10.5 It is our considered opinion that when Electricity energy manufactured using the Solar Panels were supplied to TANGEDCO which involves no payment of GST, the supply chain get snapped at the point and the inputs or capital goods used for such supply would not be eligible for any input tax credit. The further purchase of electricity from TANGEDCO at a different location is altogether a different supply and the fact that the billing is done by TANGEDCO in a consolidated matter does not alter the position. Further, the supply of electricity by TANGEDCO is also not on payment of tax as the supply is exempted, as stated supra. Based on the above facts, we firmly hold that the tax paid on the inputs i.e. Solar Panels are not eligible for input tax credit as the same are used exclusively for supply of exempted goods in view of the provisions of Section 17(2) of the CGST Act, 2017 read with Rule 43(1)(a) of the CGST Rules, 2017.
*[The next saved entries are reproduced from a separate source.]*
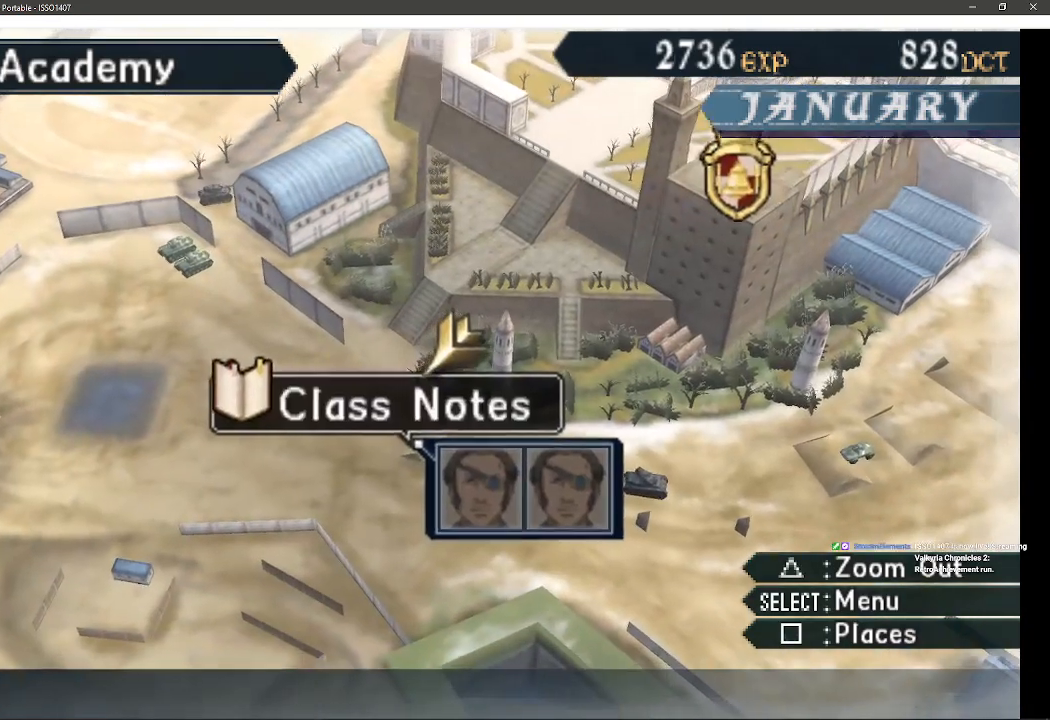
{"dt_ms": 500, "buttons": [], "left_stick": "center", "right_stick": "center", "events": [[333, "DPAD_UP", "down"], [450, "DPAD_UP", "up"]]}
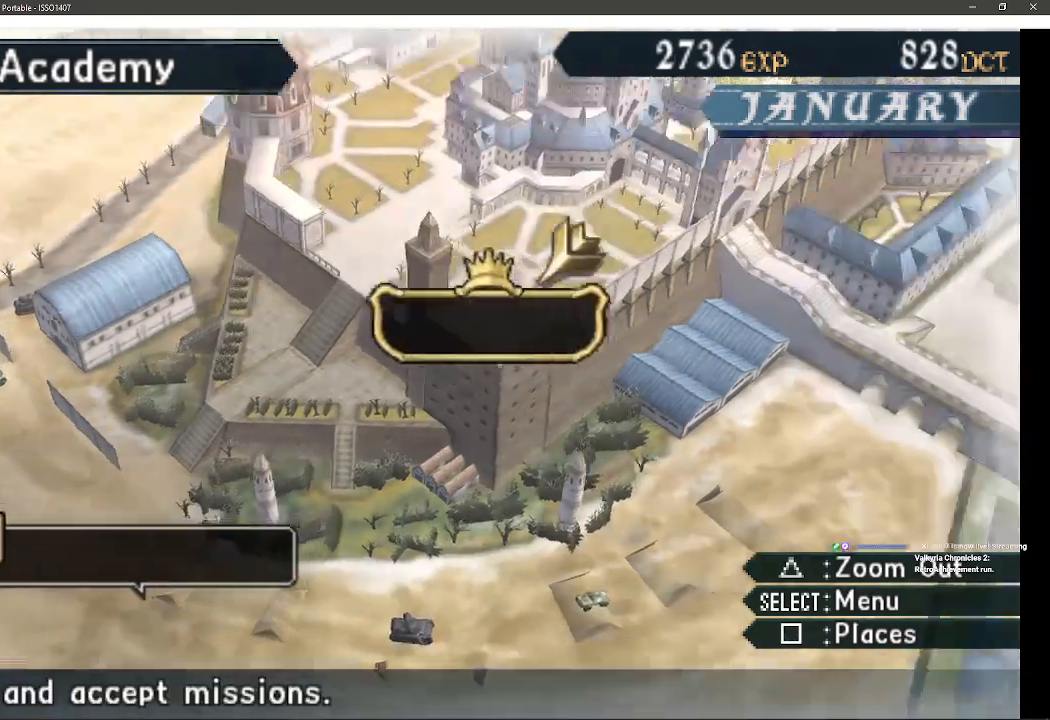
{"dt_ms": 500, "buttons": ["DPAD_UP"], "left_stick": "center", "right_stick": "center", "events": [[483, "DPAD_UP", "down"]]}
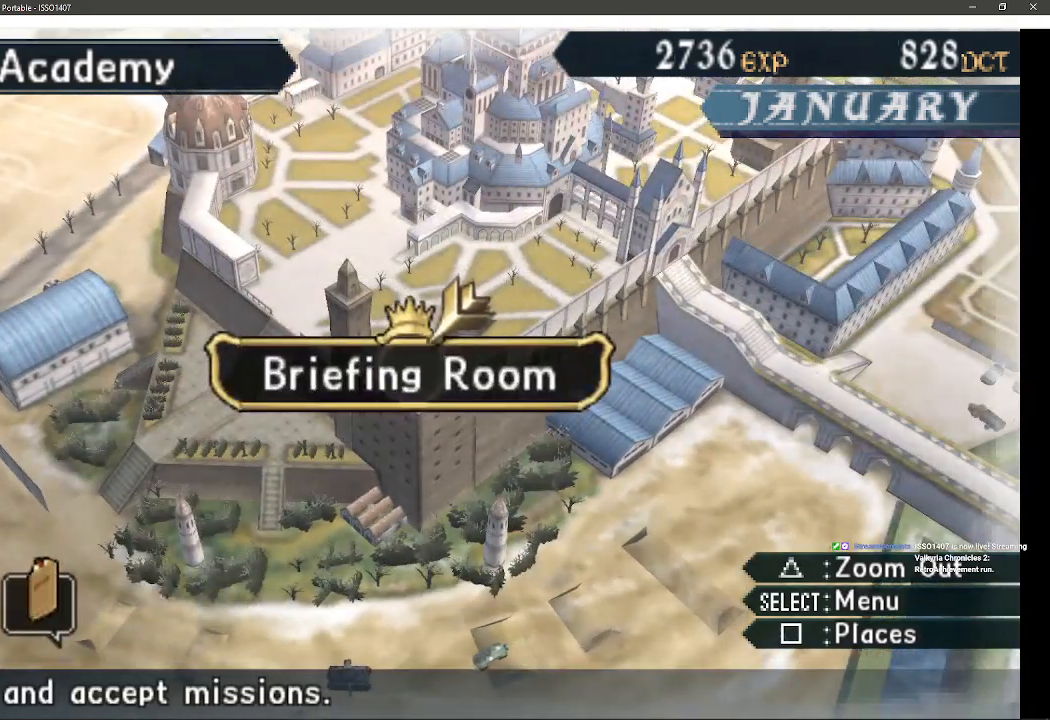
{"dt_ms": 1000, "buttons": [], "left_stick": "center", "right_stick": "center", "events": [[117, "DPAD_UP", "up"], [333, "DPAD_DOWN", "down"], [467, "DPAD_DOWN", "up"], [767, "CROSS", "down"], [917, "CROSS", "up"]]}
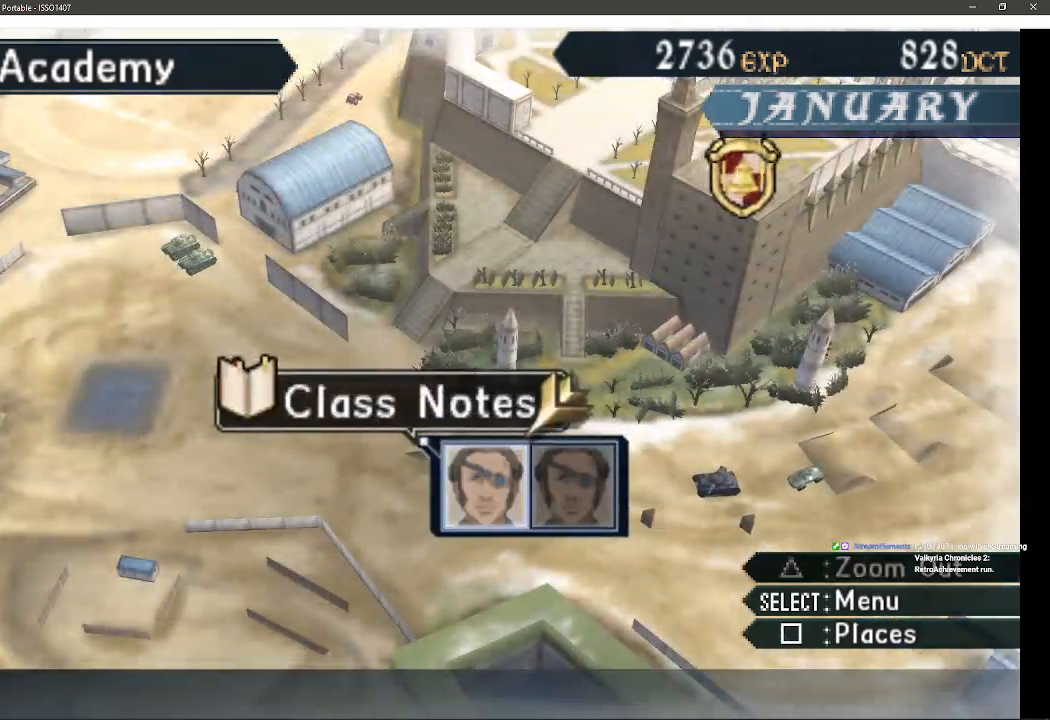
{"dt_ms": 500, "buttons": [], "left_stick": "center", "right_stick": "center", "events": [[267, "CROSS", "down"], [417, "CROSS", "up"]]}
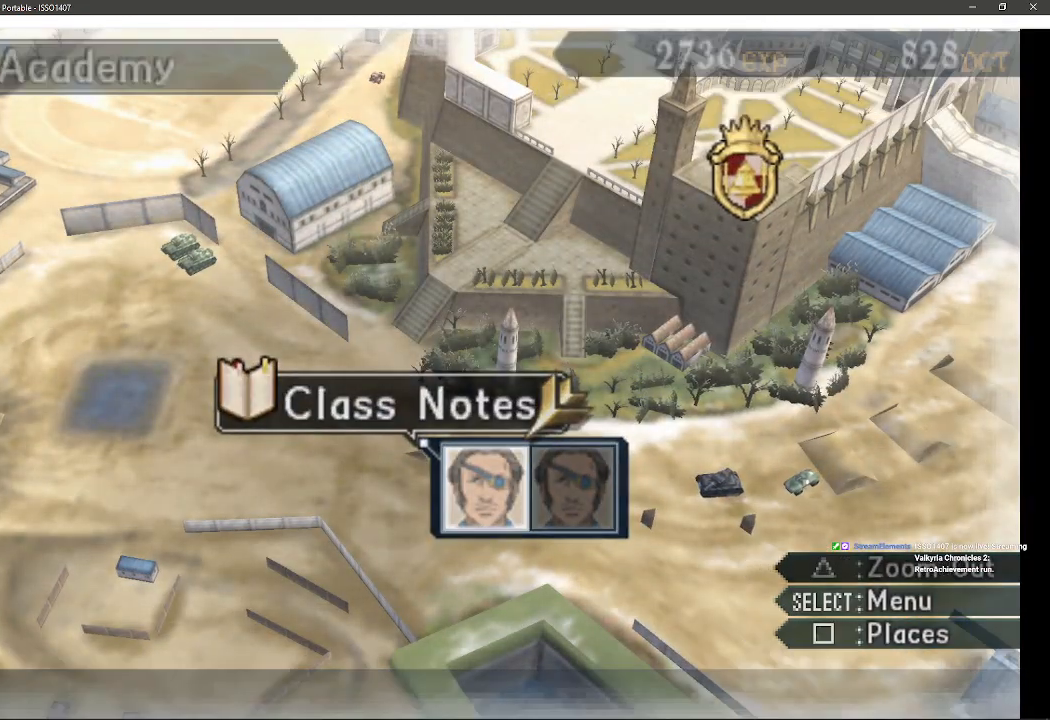
{"dt_ms": 1000, "buttons": [], "left_stick": "center", "right_stick": "center"}
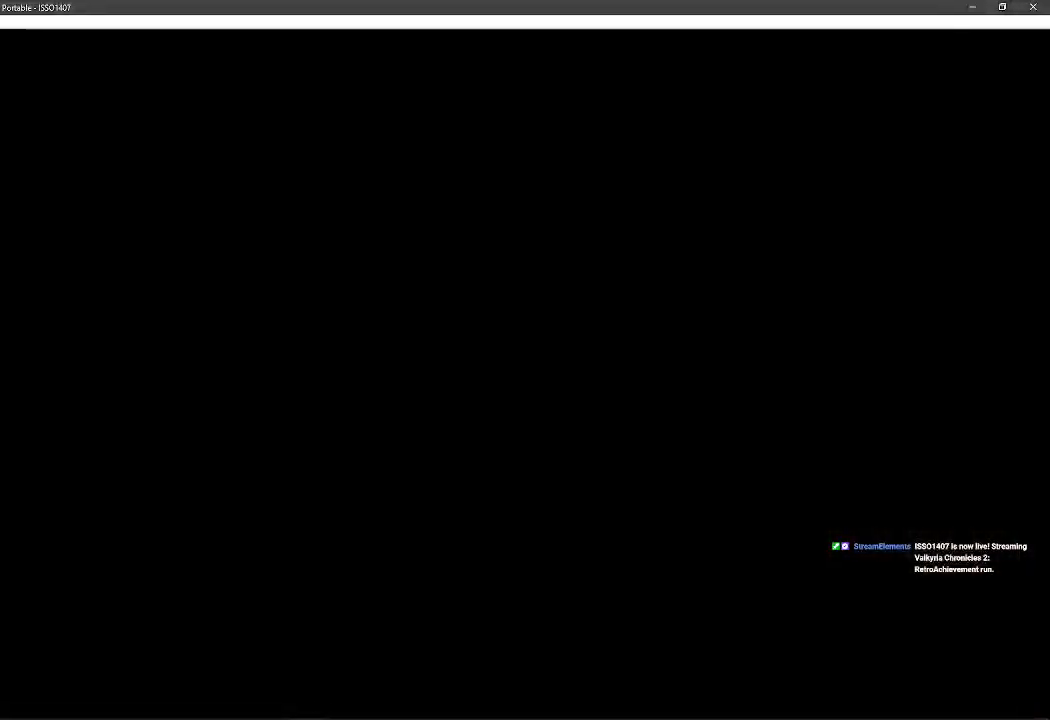
{"dt_ms": 500, "buttons": [], "left_stick": "center", "right_stick": "center", "events": []}
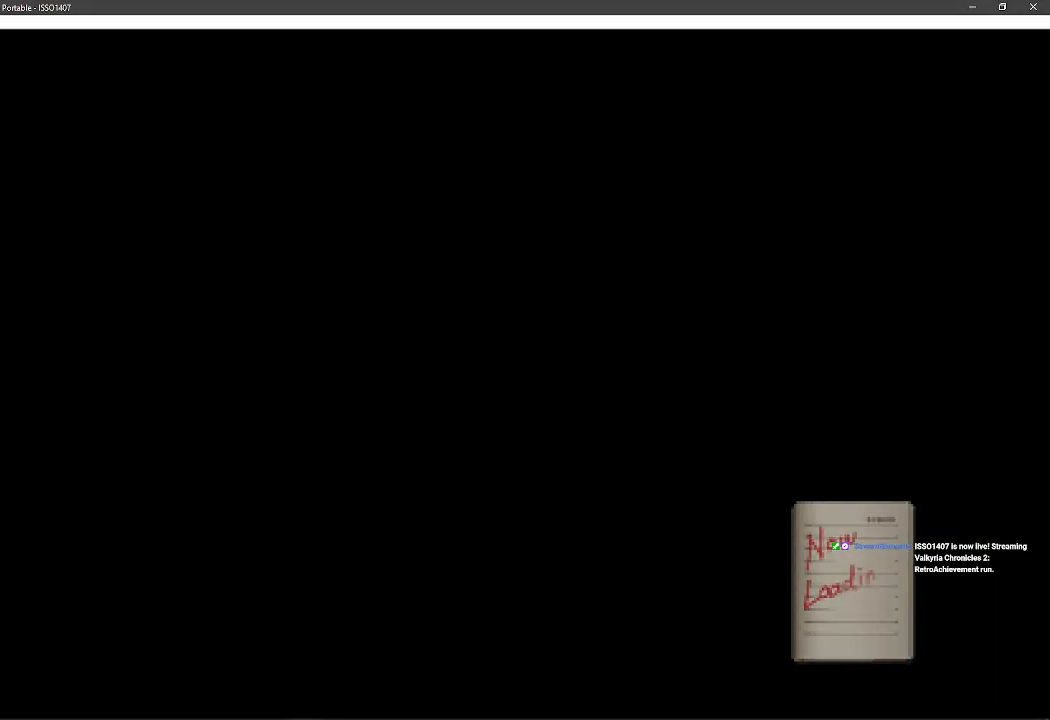
{"dt_ms": 500, "buttons": [], "left_stick": "center", "right_stick": "center", "events": []}
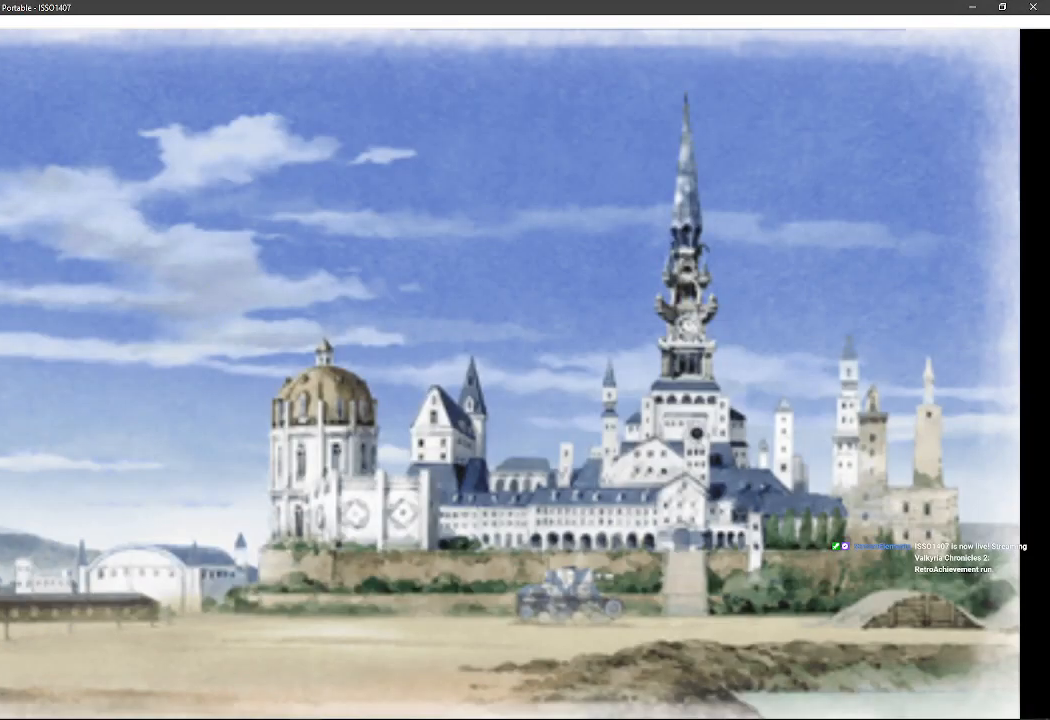
{"dt_ms": 500, "buttons": [], "left_stick": "center", "right_stick": "center", "events": []}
10.6 Further, we find that separate Permanent Account Numbers (PAN) are possessed by the owners of the impugned property and the Appellant firm. The argument of the Appellant that as per Civil law, Partnership Firm and partners are on equal footing does not have merit as the instant case is under GST regime and as per GST law the Owners and the Appellant firm having two different PAN are two legally separate entities.
10.7 The Appellants have contended that the Advance Ruling Authority has not differentiated the manner in which the rulings in the case of Shri Kesav Cement and Infra Limited (2019 (31)GSTL 628 (A.A.R.-GST) and M/s Kumaran Oil Mill (2020 (42)GSTL247 (A.A.R.-GST-TN). We find that in the cited rulings, the issue is about manufacturers who have captively consumed the electrical energy generated by Solar Panels for taxable supplies or taxable and exempted supplies. However, in the instant case, as discussed above, the electrical energy produced by the Appellant and supplied to TANGEDCO are totally exempted supply. Further, as supply of electricity to tenants is covered by Lease Deed between Owners of the impugned property and their tenants, the Appellant is bound only to provide maintenance service through Maintenance Agreement to the tenants using the infrastructure made available by the Owners in the building. Hence, the facts of the case were different and the ratio of the judgements cited by the Appellant cannot be applied to the subject case.
11. In view of the foregoing facts, circumstances and provisions of the GST law, we hold that the issue framed for consideration by AAR was not relevant at all; and there is no case to deviate from the decision of the Authority for Advance Ruling of Tamil Nadu, vide AAR No. 33 /AAR/2022 dated: 31.08.2022, on which the present appeal is filed.
12. Accordingly, we pass the following order:
We uphold the decision of the Authority for Advance Ruling of Tamil Nadu, vide AAR Order No.33 /AAR/2022 dated: 31.08.2022 and reject the subject appeal.